## BEGIN Record extracts

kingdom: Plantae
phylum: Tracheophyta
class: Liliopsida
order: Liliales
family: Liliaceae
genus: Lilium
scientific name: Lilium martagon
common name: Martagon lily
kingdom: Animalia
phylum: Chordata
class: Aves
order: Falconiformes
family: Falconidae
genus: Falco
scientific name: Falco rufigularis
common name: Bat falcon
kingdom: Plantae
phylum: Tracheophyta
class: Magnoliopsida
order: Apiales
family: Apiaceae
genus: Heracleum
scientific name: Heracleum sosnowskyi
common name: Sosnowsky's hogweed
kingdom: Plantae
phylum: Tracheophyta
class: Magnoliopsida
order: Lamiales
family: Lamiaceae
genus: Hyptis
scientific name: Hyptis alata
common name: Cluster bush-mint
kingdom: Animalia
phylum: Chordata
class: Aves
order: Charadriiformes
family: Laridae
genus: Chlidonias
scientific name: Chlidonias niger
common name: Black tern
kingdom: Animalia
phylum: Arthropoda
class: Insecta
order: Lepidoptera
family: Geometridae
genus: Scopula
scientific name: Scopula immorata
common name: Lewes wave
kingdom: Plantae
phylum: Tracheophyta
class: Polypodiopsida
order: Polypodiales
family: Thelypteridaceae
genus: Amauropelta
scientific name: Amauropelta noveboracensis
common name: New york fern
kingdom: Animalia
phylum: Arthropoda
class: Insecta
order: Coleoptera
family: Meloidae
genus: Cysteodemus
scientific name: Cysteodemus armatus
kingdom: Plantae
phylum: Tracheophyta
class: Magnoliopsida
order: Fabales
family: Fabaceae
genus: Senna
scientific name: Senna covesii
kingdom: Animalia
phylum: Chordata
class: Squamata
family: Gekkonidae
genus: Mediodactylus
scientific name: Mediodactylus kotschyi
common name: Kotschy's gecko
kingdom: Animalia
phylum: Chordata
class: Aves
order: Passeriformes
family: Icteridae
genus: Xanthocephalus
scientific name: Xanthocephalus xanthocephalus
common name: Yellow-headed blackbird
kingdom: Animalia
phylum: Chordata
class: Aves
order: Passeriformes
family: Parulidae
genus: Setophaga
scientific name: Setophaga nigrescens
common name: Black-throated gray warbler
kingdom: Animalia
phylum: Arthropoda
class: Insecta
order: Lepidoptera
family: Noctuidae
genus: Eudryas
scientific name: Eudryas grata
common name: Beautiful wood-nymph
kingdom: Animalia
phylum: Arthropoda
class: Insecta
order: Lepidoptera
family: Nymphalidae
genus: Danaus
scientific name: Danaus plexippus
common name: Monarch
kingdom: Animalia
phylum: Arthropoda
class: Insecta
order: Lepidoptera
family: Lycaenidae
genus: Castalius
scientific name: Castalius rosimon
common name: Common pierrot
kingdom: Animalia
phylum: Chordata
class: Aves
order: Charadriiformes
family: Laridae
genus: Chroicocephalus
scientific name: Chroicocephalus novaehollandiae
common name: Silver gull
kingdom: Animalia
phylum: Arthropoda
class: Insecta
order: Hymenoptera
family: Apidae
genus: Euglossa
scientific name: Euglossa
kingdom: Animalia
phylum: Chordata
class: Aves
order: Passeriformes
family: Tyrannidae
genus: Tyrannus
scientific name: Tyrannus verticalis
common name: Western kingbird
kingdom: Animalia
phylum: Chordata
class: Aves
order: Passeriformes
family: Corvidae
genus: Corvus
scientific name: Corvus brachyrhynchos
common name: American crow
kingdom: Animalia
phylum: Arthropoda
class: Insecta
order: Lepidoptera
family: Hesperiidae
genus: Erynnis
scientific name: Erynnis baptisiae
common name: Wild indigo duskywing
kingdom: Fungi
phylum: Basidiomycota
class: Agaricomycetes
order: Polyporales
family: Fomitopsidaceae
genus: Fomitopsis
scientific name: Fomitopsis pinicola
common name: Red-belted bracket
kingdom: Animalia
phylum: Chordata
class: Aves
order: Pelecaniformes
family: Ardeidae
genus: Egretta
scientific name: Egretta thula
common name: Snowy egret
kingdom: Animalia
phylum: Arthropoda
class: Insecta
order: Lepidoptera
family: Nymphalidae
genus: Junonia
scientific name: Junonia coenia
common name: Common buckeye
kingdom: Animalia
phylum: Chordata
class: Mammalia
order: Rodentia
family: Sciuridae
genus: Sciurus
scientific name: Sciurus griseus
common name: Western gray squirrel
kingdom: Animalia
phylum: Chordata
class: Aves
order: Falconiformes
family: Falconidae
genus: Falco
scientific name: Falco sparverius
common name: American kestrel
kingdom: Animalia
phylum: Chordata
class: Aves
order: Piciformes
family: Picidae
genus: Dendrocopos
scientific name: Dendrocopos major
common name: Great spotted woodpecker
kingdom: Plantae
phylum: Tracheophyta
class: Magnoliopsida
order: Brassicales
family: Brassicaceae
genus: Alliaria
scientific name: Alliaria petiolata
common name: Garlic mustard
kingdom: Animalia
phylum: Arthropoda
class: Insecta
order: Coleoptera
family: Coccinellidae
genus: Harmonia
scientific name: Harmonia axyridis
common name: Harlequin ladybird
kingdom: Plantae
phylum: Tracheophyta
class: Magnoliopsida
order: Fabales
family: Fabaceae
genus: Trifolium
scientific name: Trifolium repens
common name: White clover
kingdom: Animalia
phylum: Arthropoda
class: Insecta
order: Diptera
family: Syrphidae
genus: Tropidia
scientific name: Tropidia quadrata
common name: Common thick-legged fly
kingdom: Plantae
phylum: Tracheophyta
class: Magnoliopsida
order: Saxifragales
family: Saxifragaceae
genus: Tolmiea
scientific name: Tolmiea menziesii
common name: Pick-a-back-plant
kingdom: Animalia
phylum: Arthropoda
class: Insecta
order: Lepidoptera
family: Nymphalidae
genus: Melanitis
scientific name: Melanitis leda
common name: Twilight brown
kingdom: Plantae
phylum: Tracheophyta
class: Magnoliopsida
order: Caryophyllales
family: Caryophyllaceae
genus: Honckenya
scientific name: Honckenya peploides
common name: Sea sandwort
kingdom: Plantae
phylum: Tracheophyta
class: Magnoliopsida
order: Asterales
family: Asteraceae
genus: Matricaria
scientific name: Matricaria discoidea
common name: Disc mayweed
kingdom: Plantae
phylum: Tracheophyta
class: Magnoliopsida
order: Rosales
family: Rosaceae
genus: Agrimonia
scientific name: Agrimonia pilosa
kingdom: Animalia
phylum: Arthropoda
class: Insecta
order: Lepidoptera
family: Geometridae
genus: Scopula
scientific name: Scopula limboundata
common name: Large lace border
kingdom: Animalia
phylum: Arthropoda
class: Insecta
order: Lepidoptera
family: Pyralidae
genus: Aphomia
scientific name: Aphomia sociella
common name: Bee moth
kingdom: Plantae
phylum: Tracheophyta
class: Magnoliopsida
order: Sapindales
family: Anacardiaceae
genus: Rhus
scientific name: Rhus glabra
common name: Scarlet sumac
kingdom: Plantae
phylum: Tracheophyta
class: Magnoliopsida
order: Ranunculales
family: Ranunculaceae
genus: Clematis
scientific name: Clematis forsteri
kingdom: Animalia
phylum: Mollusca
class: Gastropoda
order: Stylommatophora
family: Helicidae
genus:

## END Record extracts

§ **Your goal**:
Write out every line of the records above, word for word and in the same order.

§ **Result**:
kingdom: Plantae
phylum: Tracheophyta
class: Liliopsida
order: Liliales
family: Liliaceae
genus: Lilium
scientific name: Lilium martagon
common name: Martagon lily
kingdom: Animalia
phylum: Chordata
class: Aves
order: Falconiformes
family: Falconidae
genus: Falco
scientific name: Falco rufigularis
common name: Bat falcon
kingdom: Plantae
phylum: Tracheophyta
class: Magnoliopsida
order: Apiales
family: Apiaceae
genus: Heracleum
scientific name: Heracleum sosnowskyi
common name: Sosnowsky's hogweed
kingdom: Plantae
phylum: Tracheophyta
class: Magnoliopsida
order: Lamiales
family: Lamiaceae
genus: Hyptis
scientific name: Hyptis alata
common name: Cluster bush-mint
kingdom: Animalia
phylum: Chordata
class: Aves
order: Charadriiformes
family: Laridae
genus: Chlidonias
scientific name: Chlidonias niger
common name: Black tern
kingdom: Animalia
phylum: Arthropoda
class: Insecta
order: Lepidoptera
family: Geometridae
genus: Scopula
scientific name: Scopula immorata
common name: Lewes wave
kingdom: Plantae
phylum: Tracheophyta
class: Polypodiopsida
order: Polypodiales
family: Thelypteridaceae
genus: Amauropelta
scientific name: Amauropelta noveboracensis
common name: New york fern
kingdom: Animalia
phylum: Arthropoda
class: Insecta
order: Coleoptera
family: Meloidae
genus: Cysteodemus
scientific name: Cysteodemus armatus
kingdom: Plantae
phylum: Tracheophyta
class: Magnoliopsida
order: Fabales
family: Fabaceae
genus: Senna
scientific name: Senna covesii
kingdom: Animalia
phylum: Chordata
class: Squamata
family: Gekkonidae
genus: Mediodactylus
scientific name: Mediodactylus kotschyi
common name: Kotschy's gecko
kingdom: Animalia
phylum: Chordata
class: Aves
order: Passeriformes
family: Icteridae
genus: Xanthocephalus
scientific name: Xanthocephalus xanthocephalus
common name: Yellow-headed blackbird
kingdom: Animalia
phylum: Chordata
class: Aves
order: Passeriformes
family: Parulidae
genus: Setophaga
scientific name: Setophaga nigrescens
common name: Black-throated gray warbler
kingdom: Animalia
phylum: Arthropoda
class: Insecta
order: Lepidoptera
family: Noctuidae
genus: Eudryas
scientific name: Eudryas grata
common name: Beautiful wood-nymph
kingdom: Animalia
phylum: Arthropoda
class: Insecta
order: Lepidoptera
family: Nymphalidae
genus: Danaus
scientific name: Danaus plexippus
common name: Monarch
kingdom: Animalia
phylum: Arthropoda
class: Insecta
order: Lepidoptera
family: Lycaenidae
genus: Castalius
scientific name: Castalius rosimon
common name: Common pierrot
kingdom: Animalia
phylum: Chordata
class: Aves
order: Charadriiformes
family: Laridae
genus: Chroicocephalus
scientific name: Chroicocephalus novaehollandiae
common name: Silver gull
kingdom: Animalia
phylum: Arthropoda
class: Insecta
order: Hymenoptera
family: Apidae
genus: Euglossa
scientific name: Euglossa
kingdom: Animalia
phylum: Chordata
class: Aves
order: Passeriformes
family: Tyrannidae
genus: Tyrannus
scientific name: Tyrannus verticalis
common name: Western kingbird
kingdom: Animalia
phylum: Chordata
class: Aves
order: Passeriformes
family: Corvidae
genus: Corvus
scientific name: Corvus brachyrhynchos
common name: American crow
kingdom: Animalia
phylum: Arthropoda
class: Insecta
order: Lepidoptera
family: Hesperiidae
genus: Erynnis
scientific name: Erynnis baptisiae
common name: Wild indigo duskywing
kingdom: Fungi
phylum: Basidiomycota
class: Agaricomycetes
order: Polyporales
family: Fomitopsidaceae
genus: Fomitopsis
scientific name: Fomitopsis pinicola
common name: Red-belted bracket
kingdom: Animalia
phylum: Chordata
class: Aves
order: Pelecaniformes
family: Ardeidae
genus: Egretta
scientific name: Egretta thula
common name: Snowy egret
kingdom: Animalia
phylum: Arthropoda
class: Insecta
order: Lepidoptera
family: Nymphalidae
genus: Junonia
scientific name: Junonia coenia
common name: Common buckeye
kingdom: Animalia
phylum: Chordata
class: Mammalia
order: Rodentia
family: Sciuridae
genus: Sciurus
scientific name: Sciurus griseus
common name: Western gray squirrel
kingdom: Animalia
phylum: Chordata
class: Aves
order: Falconiformes
family: Falconidae
genus: Falco
scientific name: Falco sparverius
common name: American kestrel
kingdom: Animalia
phylum: Chordata
class: Aves
order: Piciformes
family: Picidae
genus: Dendrocopos
scientific name: Dendrocopos major
common name: Great spotted woodpecker
kingdom: Plantae
phylum: Tracheophyta
class: Magnoliopsida
order: Brassicales
family: Brassicaceae
genus: Alliaria
scientific name: Alliaria petiolata
common name: Garlic mustard
kingdom: Animalia
phylum: Arthropoda
class: Insecta
order: Coleoptera
family: Coccinellidae
genus: Harmonia
scientific name: Harmonia axyridis
common name: Harlequin ladybird
kingdom: Plantae
phylum: Tracheophyta
class: Magnoliopsida
order: Fabales
family: Fabaceae
genus: Trifolium
scientific name: Trifolium repens
common name: White clover
kingdom: Animalia
phylum: Arthropoda
class: Insecta
order: Diptera
family: Syrphidae
genus: Tropidia
scientific name: Tropidia quadrata
common name: Common thick-legged fly
kingdom: Plantae
phylum: Tracheophyta
class: Magnoliopsida
order: Saxifragales
family: Saxifragaceae
genus: Tolmiea
scientific name: Tolmiea menziesii
common name: Pick-a-back-plant
kingdom: Animalia
phylum: Arthropoda
class: Insecta
order: Lepidoptera
family: Nymphalidae
genus: Melanitis
scientific name: Melanitis leda
common name: Twilight brown
kingdom: Plantae
phylum: Tracheophyta
class: Magnoliopsida
order: Caryophyllales
family: Caryophyllaceae
genus: Honckenya
scientific name: Honckenya peploides
common name: Sea sandwort
kingdom: Plantae
phylum: Tracheophyta
class: Magnoliopsida
order: Asterales
family: Asteraceae
genus: Matricaria
scientific name: Matricaria discoidea
common name: Disc mayweed
kingdom: Plantae
phylum: Tracheophyta
class: Magnoliopsida
order: Rosales
family: Rosaceae
genus: Agrimonia
scientific name: Agrimonia pilosa
kingdom: Animalia
phylum: Arthropoda
class: Insecta
order: Lepidoptera
family: Geometridae
genus: Scopula
scientific name: Scopula limboundata
common name: Large lace border
kingdom: Animalia
phylum: Arthropoda
class: Insecta
order: Lepidoptera
family: Pyralidae
genus: Aphomia
scientific name: Aphomia sociella
common name: Bee moth
kingdom: Plantae
phylum: Tracheophyta
class: Magnoliopsida
order: Sapindales
family: Anacardiaceae
genus: Rhus
scientific name: Rhus glabra
common name: Scarlet sumac
kingdom: Plantae
phylum: Tracheophyta
class: Magnoliopsida
order: Ranunculales
family: Ranunculaceae
genus: Clematis
scientific name: Clematis forsteri
kingdom: Animalia
phylum: Mollusca
class: Gastropoda
order: Stylommatophora
family: Helicidae
genus:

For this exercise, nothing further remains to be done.